* _PROBLEM_:
The answer is an exact repeat of the entries below, with the pictures omitted.

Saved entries
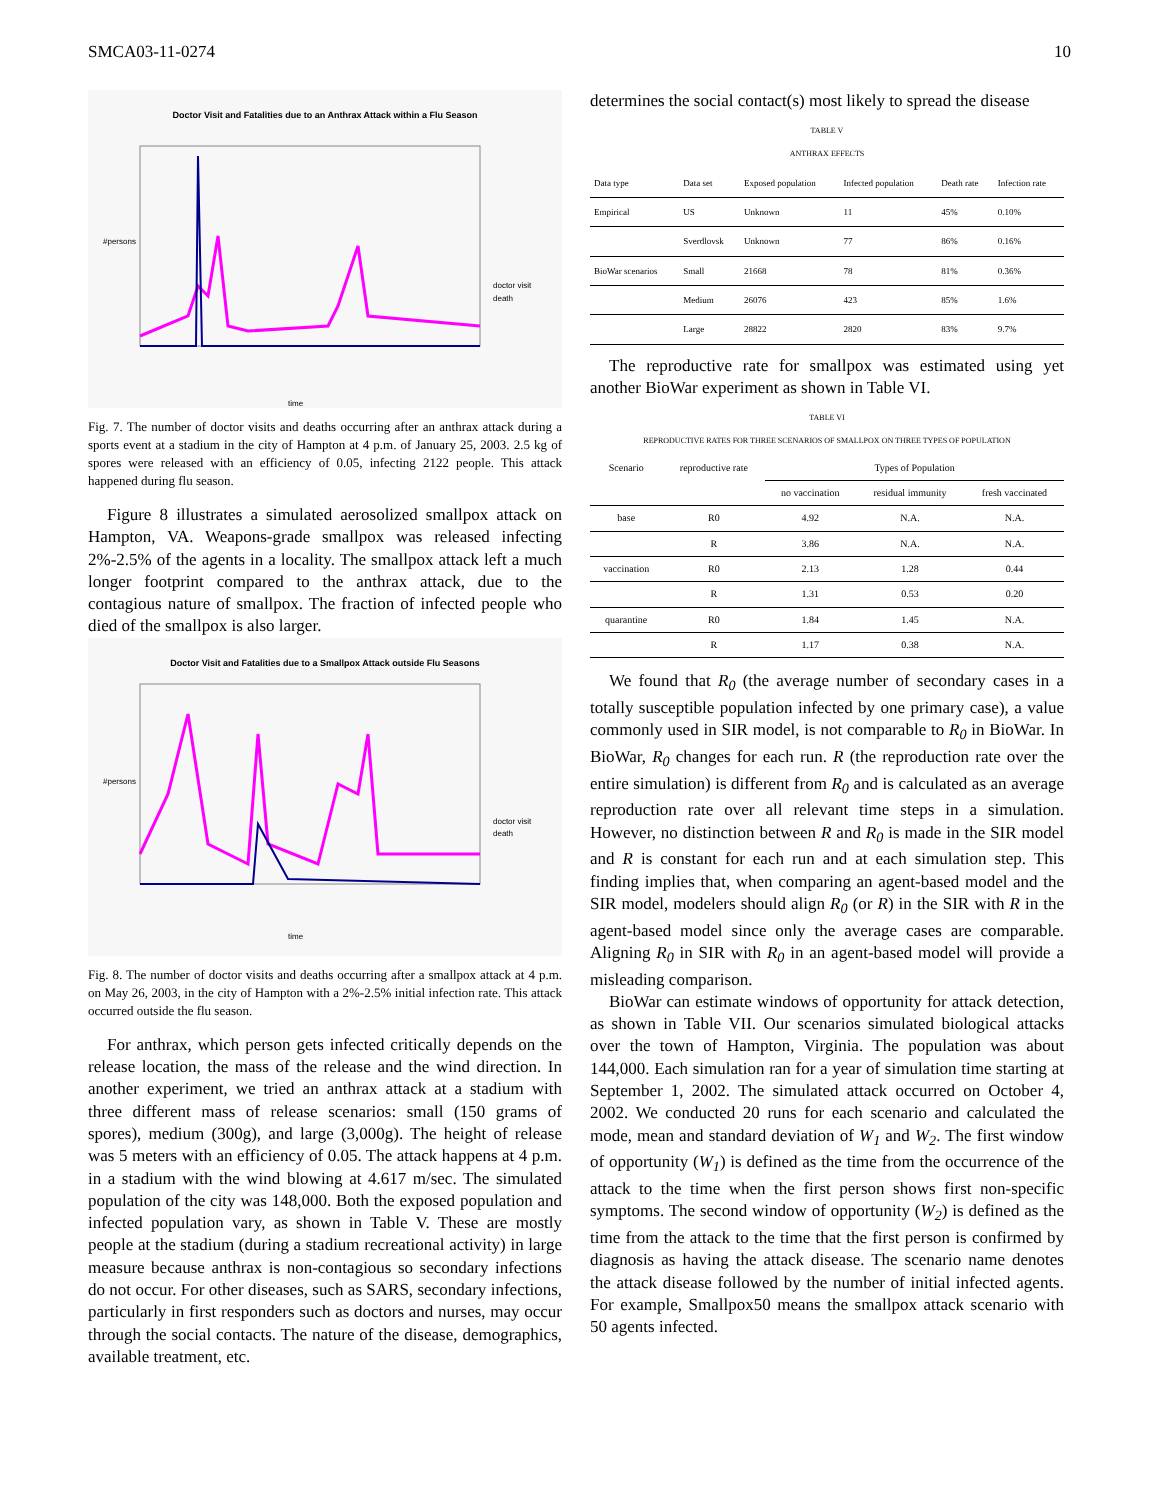SMCA03-11-0274 10
Doctor Visit and Fatalities due to an Anthrax Attack within a Flu Season
time
doctor visit
death
#persons
Fig. 7. The number of doctor visits and deaths occurring after an anthrax attack during a sports event at a stadium in the city of Hampton at 4 p.m. of January 25, 2003. 2.5 kg of spores were released with an efficiency of 0.05, infecting 2122 people. This attack happened during flu season.
Figure 8 illustrates a simulated aerosolized smallpox attack on Hampton, VA. Weapons-grade smallpox was released infecting 2%-2.5% of the agents in a locality. The smallpox attack left a much longer footprint compared to the anthrax attack, due to the contagious nature of smallpox. The fraction of infected people who died of the smallpox is also larger.
Doctor Visit and Fatalities due to a Smallpox Attack outside Flu Seasons
time
doctor visit
death
#persons
Fig. 8. The number of doctor visits and deaths occurring after a smallpox attack at 4 p.m. on May 26, 2003, in the city of Hampton with a 2%-2.5% initial infection rate. This attack occurred outside the flu season.
For anthrax, which person gets infected critically depends on the release location, the mass of the release and the wind direction. In another experiment, we tried an anthrax attack at a stadium with three different mass of release scenarios: small (150 grams of spores), medium (300g), and large (3,000g). The height of release was 5 meters with an efficiency of 0.05. The attack happens at 4 p.m. in a stadium with the wind blowing at 4.617 m/sec. The simulated population of the city was 148,000. Both the exposed population and infected population vary, as shown in Table V. These are mostly people at the stadium (during a stadium recreational activity) in large measure because anthrax is non-contagious so secondary infections do not occur. For other diseases, such as SARS, secondary infections, particularly in first responders such as doctors and nurses, may occur through the social contacts. The nature of the disease, demographics, available treatment, etc.
determines the social contact(s) most likely to spread the disease
TABLE V
ANTHRAX EFFECTS
| Data type | Data set | Exposed population | Infected population | Death rate | Infection rate |
| --- | --- | --- | --- | --- | --- |
| Empirical | US | Unknown | 11 | 45% | 0.10% |
| | Sverdlovsk | Unknown | 77 | 86% | 0.16% |
| BioWar scenarios | Small | 21668 | 78 | 81% | 0.36% |
| | Medium | 26076 | 423 | 85% | 1.6% |
| | Large | 28822 | 2820 | 83% | 9.7% |
The reproductive rate for smallpox was estimated using yet another BioWar experiment as shown in Table VI.
TABLE VI
REPRODUCTIVE RATES FOR THREE SCENARIOS OF SMALLPOX ON THREE TYPES OF POPULATION
| Scenario | reproductive rate | Types of Population | | |
| --- | --- | --- | --- | --- |
| | | no vaccination | residual immunity | fresh vaccinated |
| base | R0 | 4.92 | N.A. | N.A. |
| | R | 3.86 | N.A. | N.A. |
| vaccination | R0 | 2.13 | 1.28 | 0.44 |
| | R | 1.31 | 0.53 | 0.20 |
| quarantine | R0 | 1.84 | 1.45 | N.A. |
| | R | 1.17 | 0.38 | N.A. |
We found that R<sub>0</sub> (the average number of secondary cases in a totally susceptible population infected by one primary case), a value commonly used in SIR model, is not comparable to R<sub>0</sub> in BioWar. In BioWar, R<sub>0</sub> changes for each run. R (the reproduction rate over the entire simulation) is different from R<sub>0</sub> and is calculated as an average reproduction rate over all relevant time steps in a simulation. However, no distinction between R and R<sub>0</sub> is made in the SIR model and R is constant for each run and at each simulation step. This finding implies that, when comparing an agent-based model and the SIR model, modelers should align R<sub>0</sub> (or R) in the SIR with R in the agent-based model since only the average cases are comparable. Aligning R<sub>0</sub> in SIR with R<sub>0</sub> in an agent-based model will provide a misleading comparison.
BioWar can estimate windows of opportunity for attack detection, as shown in Table VII. Our scenarios simulated biological attacks over the town of Hampton, Virginia. The population was about 144,000. Each simulation ran for a year of simulation time starting at September 1, 2002. The simulated attack occurred on October 4, 2002. We conducted 20 runs for each scenario and calculated the mode, mean and standard deviation of W<sub>1</sub> and W<sub>2</sub>. The first window of opportunity (W<sub>1</sub>) is defined as the time from the occurrence of the attack to the time when the first person shows first non-specific symptoms. The second window of opportunity (W<sub>2</sub>) is defined as the time from the attack to the time that the first person is confirmed by diagnosis as having the attack disease. The scenario name denotes the attack disease followed by the number of initial infected agents. For example, Smallpox50 means the smallpox attack scenario with 50 agents infected.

* _RESULT FOR THIS EXERCISE_:
SMCA03-11-0274 10
Doctor Visit and Fatalities due to an Anthrax Attack within a Flu Season
time
doctor visit
death
#persons
Fig. 7. The number of doctor visits and deaths occurring after an anthrax attack during a sports event at a stadium in the city of Hampton at 4 p.m. of January 25, 2003. 2.5 kg of spores were released with an efficiency of 0.05, infecting 2122 people. This attack happened during flu season.
Figure 8 illustrates a simulated aerosolized smallpox attack on Hampton, VA. Weapons-grade smallpox was released infecting 2%-2.5% of the agents in a locality. The smallpox attack left a much longer footprint compared to the anthrax attack, due to the contagious nature of smallpox. The fraction of infected people who died of the smallpox is also larger.
Doctor Visit and Fatalities due to a Smallpox Attack outside Flu Seasons
time
doctor visit
death
#persons
Fig. 8. The number of doctor visits and deaths occurring after a smallpox attack at 4 p.m. on May 26, 2003, in the city of Hampton with a 2%-2.5% initial infection rate. This attack occurred outside the flu season.
For anthrax, which person gets infected critically depends on the release location, the mass of the release and the wind direction. In another experiment, we tried an anthrax attack at a stadium with three different mass of release scenarios: small (150 grams of spores), medium (300g), and large (3,000g). The height of release was 5 meters with an efficiency of 0.05. The attack happens at 4 p.m. in a stadium with the wind blowing at 4.617 m/sec. The simulated population of the city was 148,000. Both the exposed population and infected population vary, as shown in Table V. These are mostly people at the stadium (during a stadium recreational activity) in large measure because anthrax is non-contagious so secondary infections do not occur. For other diseases, such as SARS, secondary infections, particularly in first responders such as doctors and nurses, may occur through the social contacts. The nature of the disease, demographics, available treatment, etc.
determines the social contact(s) most likely to spread the disease
TABLE V
ANTHRAX EFFECTS
| Data type | Data set | Exposed population | Infected population | Death rate | Infection rate |
| --- | --- | --- | --- | --- | --- |
| Empirical | US | Unknown | 11 | 45% | 0.10% |
| | Sverdlovsk | Unknown | 77 | 86% | 0.16% |
| BioWar scenarios | Small | 21668 | 78 | 81% | 0.36% |
| | Medium | 26076 | 423 | 85% | 1.6% |
| | Large | 28822 | 2820 | 83% | 9.7% |
The reproductive rate for smallpox was estimated using yet another BioWar experiment as shown in Table VI.
TABLE VI
REPRODUCTIVE RATES FOR THREE SCENARIOS OF SMALLPOX ON THREE TYPES OF POPULATION
| Scenario | reproductive rate | Types of Population | | |
| --- | --- | --- | --- | --- |
| | | no vaccination | residual immunity | fresh vaccinated |
| base | R0 | 4.92 | N.A. | N.A. |
| | R | 3.86 | N.A. | N.A. |
| vaccination | R0 | 2.13 | 1.28 | 0.44 |
| | R | 1.31 | 0.53 | 0.20 |
| quarantine | R0 | 1.84 | 1.45 | N.A. |
| | R | 1.17 | 0.38 | N.A. |
We found that R<sub>0</sub> (the average number of secondary cases in a totally susceptible population infected by one primary case), a value commonly used in SIR model, is not comparable to R<sub>0</sub> in BioWar. In BioWar, R<sub>0</sub> changes for each run. R (the reproduction rate over the entire simulation) is different from R<sub>0</sub> and is calculated as an average reproduction rate over all relevant time steps in a simulation. However, no distinction between R and R<sub>0</sub> is made in the SIR model and R is constant for each run and at each simulation step. This finding implies that, when comparing an agent-based model and the SIR model, modelers should align R<sub>0</sub> (or R) in the SIR with R in the agent-based model since only the average cases are comparable. Aligning R<sub>0</sub> in SIR with R<sub>0</sub> in an agent-based model will provide a misleading comparison.
BioWar can estimate windows of opportunity for attack detection, as shown in Table VII. Our scenarios simulated biological attacks over the town of Hampton, Virginia. The population was about 144,000. Each simulation ran for a year of simulation time starting at September 1, 2002. The simulated attack occurred on October 4, 2002. We conducted 20 runs for each scenario and calculated the mode, mean and standard deviation of W<sub>1</sub> and W<sub>2</sub>. The first window of opportunity (W<sub>1</sub>) is defined as the time from the occurrence of the attack to the time when the first person shows first non-specific symptoms. The second window of opportunity (W<sub>2</sub>) is defined as the time from the attack to the time that the first person is confirmed by diagnosis as having the attack disease. The scenario name denotes the attack disease followed by the number of initial infected agents. For example, Smallpox50 means the smallpox attack scenario with 50 agents infected.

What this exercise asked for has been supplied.